▶ **EXERCISE 1**
Please list every law or bill that the RTI article refers to by a specific title.
▶ **EXERCISE 2**
Write the next paragraph of the RTI article, picking up after its last sentence.

▶ **DOCUMENT SEGMENT**
Wednesday, July 7, 2021

Sixteen years on, RTI Act 2005 and India By Chitta Behera

 

Sixteen years on, RTI Act 2005 and India

By Chitta Behera 


The RTI Act 2005 was partially notified on 15th June, and rest of it, after 120 days, i.e. on 12th October of the same year. Earlier, a toothless law ‘Freedom of Information Act 2002’ (https://indiankanoon.org/doc/411331/) had been put in force by the NDA-I Government, but it had become virtually dysfunctional, since nobody ever used it for it had no provisions for penalty against the defaulters or for a multi-tasked statutory body in the shape of Information Commissions at Centre and in States to hear the appeals and complaints. The UPA-1 Government, which rode to power in 2004 promising inter alia a stronger RTI law, got down to the brass tacks of putting in place an effective and citizen-friendly law that would not only make good the deficits of FoI Act 2002, but also incorporate several new provisions with a view to empowerment of citizenry and eradication of corruption by way of infusion of transparency and accountability in the system of governance across the country. The people, especially the civil society groups felt quite enthused and hopeful when the Government of the day invited a public debate over both draft law and draft rules so as to make the final version of the law as foolproof as possible. The author recalls with pride those very days when he along with young and budding Pradip Pradhan the would-be front-ranking RTI activist of the State, were organizing and addressing brainstorming sessions and writing correspondences and columns with a view to contributing our mite whatsoever to the ongoing RTI discourse at national level. One such contribution by us to a critique of the Draft RTI Bill 2004 is still preserved by CHRI (Commonwealth Human Rights Initiative), New Delhi at https://humanrightsinitiative.org/prog4rams/ai/rti/india/national/ chitta_behera_views_on_rti.pdf. In fact, the mood of the civil society activists everywhere got so much upbeat that the diehard cynics turned incorrigible optimists overnight.

(Named joint coordinates)
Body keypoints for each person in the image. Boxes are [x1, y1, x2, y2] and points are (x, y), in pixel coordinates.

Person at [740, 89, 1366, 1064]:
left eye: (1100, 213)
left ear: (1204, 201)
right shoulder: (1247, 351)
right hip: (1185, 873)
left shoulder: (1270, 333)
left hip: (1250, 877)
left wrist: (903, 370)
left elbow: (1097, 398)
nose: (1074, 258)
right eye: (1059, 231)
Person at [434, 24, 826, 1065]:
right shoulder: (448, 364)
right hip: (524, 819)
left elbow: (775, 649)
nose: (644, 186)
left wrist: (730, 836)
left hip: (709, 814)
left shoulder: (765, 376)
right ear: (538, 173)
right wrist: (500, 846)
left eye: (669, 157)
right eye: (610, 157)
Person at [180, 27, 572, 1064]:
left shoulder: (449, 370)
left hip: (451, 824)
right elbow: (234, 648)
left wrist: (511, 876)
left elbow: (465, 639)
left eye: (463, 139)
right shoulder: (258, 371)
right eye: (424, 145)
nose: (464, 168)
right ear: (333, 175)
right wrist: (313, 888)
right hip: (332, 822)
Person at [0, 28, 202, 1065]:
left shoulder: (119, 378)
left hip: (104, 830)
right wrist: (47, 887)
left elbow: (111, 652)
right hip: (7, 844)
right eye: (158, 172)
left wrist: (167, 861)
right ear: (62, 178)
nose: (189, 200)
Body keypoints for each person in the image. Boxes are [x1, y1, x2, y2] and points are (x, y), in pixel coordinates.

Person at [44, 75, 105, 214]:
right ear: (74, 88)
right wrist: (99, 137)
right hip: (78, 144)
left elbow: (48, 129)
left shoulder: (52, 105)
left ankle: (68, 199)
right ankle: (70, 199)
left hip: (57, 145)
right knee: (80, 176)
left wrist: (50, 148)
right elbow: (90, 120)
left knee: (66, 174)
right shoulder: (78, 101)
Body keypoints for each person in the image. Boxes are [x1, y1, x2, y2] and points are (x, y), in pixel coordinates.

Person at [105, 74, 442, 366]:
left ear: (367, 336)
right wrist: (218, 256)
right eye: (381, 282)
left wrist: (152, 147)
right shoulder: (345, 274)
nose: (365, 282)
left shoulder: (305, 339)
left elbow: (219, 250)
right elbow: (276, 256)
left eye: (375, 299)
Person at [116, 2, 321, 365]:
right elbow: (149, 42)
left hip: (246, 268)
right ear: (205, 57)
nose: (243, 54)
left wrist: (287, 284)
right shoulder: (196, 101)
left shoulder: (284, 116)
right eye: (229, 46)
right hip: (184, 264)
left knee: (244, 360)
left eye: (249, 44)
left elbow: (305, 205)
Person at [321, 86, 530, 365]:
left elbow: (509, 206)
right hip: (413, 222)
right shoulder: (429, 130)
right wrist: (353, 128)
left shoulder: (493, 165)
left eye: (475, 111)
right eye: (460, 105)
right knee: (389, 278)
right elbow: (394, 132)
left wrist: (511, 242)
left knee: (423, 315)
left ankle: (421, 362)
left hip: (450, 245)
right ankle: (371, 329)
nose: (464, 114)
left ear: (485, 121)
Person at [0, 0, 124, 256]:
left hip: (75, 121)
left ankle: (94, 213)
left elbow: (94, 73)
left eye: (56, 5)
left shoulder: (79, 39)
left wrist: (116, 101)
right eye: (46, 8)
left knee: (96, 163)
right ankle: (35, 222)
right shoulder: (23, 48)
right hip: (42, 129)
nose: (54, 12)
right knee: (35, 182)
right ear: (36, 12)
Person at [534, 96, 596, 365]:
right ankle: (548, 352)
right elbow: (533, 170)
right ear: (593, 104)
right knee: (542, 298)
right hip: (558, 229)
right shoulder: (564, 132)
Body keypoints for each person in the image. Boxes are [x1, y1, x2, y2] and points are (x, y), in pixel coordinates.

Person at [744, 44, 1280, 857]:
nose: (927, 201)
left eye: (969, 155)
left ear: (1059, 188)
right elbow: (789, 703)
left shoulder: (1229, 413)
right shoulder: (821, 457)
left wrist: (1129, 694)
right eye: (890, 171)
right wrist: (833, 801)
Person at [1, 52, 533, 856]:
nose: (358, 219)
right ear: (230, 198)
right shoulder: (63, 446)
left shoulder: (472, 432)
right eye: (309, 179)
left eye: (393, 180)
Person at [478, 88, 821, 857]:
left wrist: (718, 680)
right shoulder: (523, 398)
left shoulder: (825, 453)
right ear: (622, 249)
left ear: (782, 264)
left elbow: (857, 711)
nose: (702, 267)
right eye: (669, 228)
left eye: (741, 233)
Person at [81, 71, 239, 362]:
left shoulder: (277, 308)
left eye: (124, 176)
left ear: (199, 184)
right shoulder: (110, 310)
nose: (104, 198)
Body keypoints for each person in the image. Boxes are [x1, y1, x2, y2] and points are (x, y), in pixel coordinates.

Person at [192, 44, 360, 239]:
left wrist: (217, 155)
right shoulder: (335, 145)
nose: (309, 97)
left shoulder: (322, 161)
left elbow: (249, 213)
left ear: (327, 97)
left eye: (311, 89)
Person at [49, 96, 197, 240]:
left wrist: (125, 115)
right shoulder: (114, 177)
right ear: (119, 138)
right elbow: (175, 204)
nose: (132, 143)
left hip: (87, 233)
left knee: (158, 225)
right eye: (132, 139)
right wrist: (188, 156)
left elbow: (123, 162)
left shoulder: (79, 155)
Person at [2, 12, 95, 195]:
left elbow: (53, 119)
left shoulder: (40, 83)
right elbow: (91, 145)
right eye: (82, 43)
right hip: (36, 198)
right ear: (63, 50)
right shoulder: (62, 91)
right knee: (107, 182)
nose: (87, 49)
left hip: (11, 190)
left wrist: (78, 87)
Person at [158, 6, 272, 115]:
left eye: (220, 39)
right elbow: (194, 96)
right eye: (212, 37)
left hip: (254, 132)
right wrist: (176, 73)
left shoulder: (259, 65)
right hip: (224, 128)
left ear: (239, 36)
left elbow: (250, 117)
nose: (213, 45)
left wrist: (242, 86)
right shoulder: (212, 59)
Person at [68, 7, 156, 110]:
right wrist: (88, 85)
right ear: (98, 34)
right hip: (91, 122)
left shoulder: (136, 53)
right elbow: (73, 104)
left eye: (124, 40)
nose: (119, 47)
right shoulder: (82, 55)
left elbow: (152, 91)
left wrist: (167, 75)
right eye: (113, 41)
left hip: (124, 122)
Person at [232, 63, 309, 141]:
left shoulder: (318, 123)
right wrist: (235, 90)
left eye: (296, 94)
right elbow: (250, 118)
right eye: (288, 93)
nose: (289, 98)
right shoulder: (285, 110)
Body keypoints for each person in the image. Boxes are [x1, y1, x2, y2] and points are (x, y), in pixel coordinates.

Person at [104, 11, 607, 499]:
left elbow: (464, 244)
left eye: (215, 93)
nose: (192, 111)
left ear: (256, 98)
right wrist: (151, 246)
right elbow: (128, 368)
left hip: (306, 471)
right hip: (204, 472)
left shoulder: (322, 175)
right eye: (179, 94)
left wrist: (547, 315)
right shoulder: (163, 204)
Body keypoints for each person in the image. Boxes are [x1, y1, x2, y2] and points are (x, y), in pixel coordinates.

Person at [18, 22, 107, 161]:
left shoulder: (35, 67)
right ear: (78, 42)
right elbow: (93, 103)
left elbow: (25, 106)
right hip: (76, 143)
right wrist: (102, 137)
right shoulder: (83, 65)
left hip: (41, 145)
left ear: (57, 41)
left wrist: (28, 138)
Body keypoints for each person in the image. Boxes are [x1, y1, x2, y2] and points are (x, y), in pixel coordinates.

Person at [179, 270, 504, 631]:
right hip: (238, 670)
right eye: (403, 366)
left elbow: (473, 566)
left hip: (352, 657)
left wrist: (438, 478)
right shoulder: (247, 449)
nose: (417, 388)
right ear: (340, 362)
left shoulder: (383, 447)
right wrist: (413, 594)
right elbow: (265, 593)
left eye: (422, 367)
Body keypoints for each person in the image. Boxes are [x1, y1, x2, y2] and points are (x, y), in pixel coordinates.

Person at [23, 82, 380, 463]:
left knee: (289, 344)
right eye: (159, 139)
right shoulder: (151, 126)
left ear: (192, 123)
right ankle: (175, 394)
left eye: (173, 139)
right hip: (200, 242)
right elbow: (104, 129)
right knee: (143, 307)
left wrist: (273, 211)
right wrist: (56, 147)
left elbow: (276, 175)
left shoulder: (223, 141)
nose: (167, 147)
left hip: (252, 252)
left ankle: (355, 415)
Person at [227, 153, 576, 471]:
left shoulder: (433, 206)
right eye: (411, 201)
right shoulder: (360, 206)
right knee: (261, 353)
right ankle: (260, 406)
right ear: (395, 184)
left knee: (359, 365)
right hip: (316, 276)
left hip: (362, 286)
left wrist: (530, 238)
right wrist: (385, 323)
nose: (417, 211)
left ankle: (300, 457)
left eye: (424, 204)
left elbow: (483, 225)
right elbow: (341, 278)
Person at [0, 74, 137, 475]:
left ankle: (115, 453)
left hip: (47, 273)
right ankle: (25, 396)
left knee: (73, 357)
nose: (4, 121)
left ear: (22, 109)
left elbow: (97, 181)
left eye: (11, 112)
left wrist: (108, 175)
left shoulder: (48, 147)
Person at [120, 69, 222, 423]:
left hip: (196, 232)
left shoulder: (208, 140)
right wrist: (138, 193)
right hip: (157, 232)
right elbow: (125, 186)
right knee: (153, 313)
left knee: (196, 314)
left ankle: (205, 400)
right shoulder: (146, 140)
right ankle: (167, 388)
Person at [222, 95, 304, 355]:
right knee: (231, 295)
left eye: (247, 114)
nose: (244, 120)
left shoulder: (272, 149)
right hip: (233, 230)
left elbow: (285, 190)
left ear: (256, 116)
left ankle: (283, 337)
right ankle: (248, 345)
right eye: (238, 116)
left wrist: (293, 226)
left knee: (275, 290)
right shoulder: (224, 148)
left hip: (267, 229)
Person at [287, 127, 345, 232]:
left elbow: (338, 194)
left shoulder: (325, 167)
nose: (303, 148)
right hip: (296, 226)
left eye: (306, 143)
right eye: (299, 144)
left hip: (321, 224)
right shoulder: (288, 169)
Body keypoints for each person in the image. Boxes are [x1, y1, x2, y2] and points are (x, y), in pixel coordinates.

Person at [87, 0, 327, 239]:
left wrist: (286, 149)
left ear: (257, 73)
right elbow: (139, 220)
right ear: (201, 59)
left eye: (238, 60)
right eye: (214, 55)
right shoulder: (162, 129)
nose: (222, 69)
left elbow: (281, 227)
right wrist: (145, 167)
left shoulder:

▶ **EXERCISE RESULT 1**
- RTI Act 2005
- Freedom of Information Act 2002 (also called FoI Act 2002)
- Draft RTI Bill 2004

▶ **EXERCISE RESULT 2**
Came the D-day on 12th May 2005, when both houses of Parliament unanimously passed the RTI Bill on conclusion of marathon and tumultuous debates. Political Parties, Civil Society Groups, Mass Media and even a sizable segment of bureaucracy who nevertheless cherished the face-lift of a gargantuan but degenerate officialdom, were all agog with a new hope that the colonial era of Official Secrets Act 1923 has given way to a new epoch of transparency and accountability ushered in by the historic RTI Act 2005 (https://rti.gov.in/rti-act.pdf). Enactment of RTI Act, though a silent and legislative revolution, was hailed by most of them as India’s 2nd Independence, implying the discovery of much needed Master Key that could un-Lock India’s opaque system of governance, which has remained inaccessible thus far to its teeming millions. However, the euphoric optimism that surfaced in the immediate wake of RTI enactment met with an unexpected setback. Ironically, the first backlash came from none else than the Supreme Court which had vociferously, over the decades underlined the imperative for introduction of such a sunshine law. To the dismay of country’s entire intelligentsia the then Chief Justice of India KG Balakrishnan asserted that the newly enacted RTI Law won’t apply to CJI’s office. But, when the dauntless Wajahat Habibulla the first Chief Central Information Commissioner stuck to his guns, the said CJI, bereft of any qualms, filed a petition before the Delhi High Court challenging the order of the Chief CIC that the Office of CJI, like any other public authority, was covered under the RTI Act and therefore liable to making disclosure of information as required there under. However, it was a pleasant surprise to all including the judicial fraternity when Justice S. Ravindra Bhatt of Delhi High Court in his Judgment dated 3 September 2009 upheld the order of CIC while dismissing the petition of CJI. (https://economictimes.indiatimes.com/news/politics-and-nation/chief-justices-office-falls-under-rti hc/articleshow/4966161.cms? from=mdr). This verdict of Delhi High Court was celebrated all over as the first V-day of RTI Act.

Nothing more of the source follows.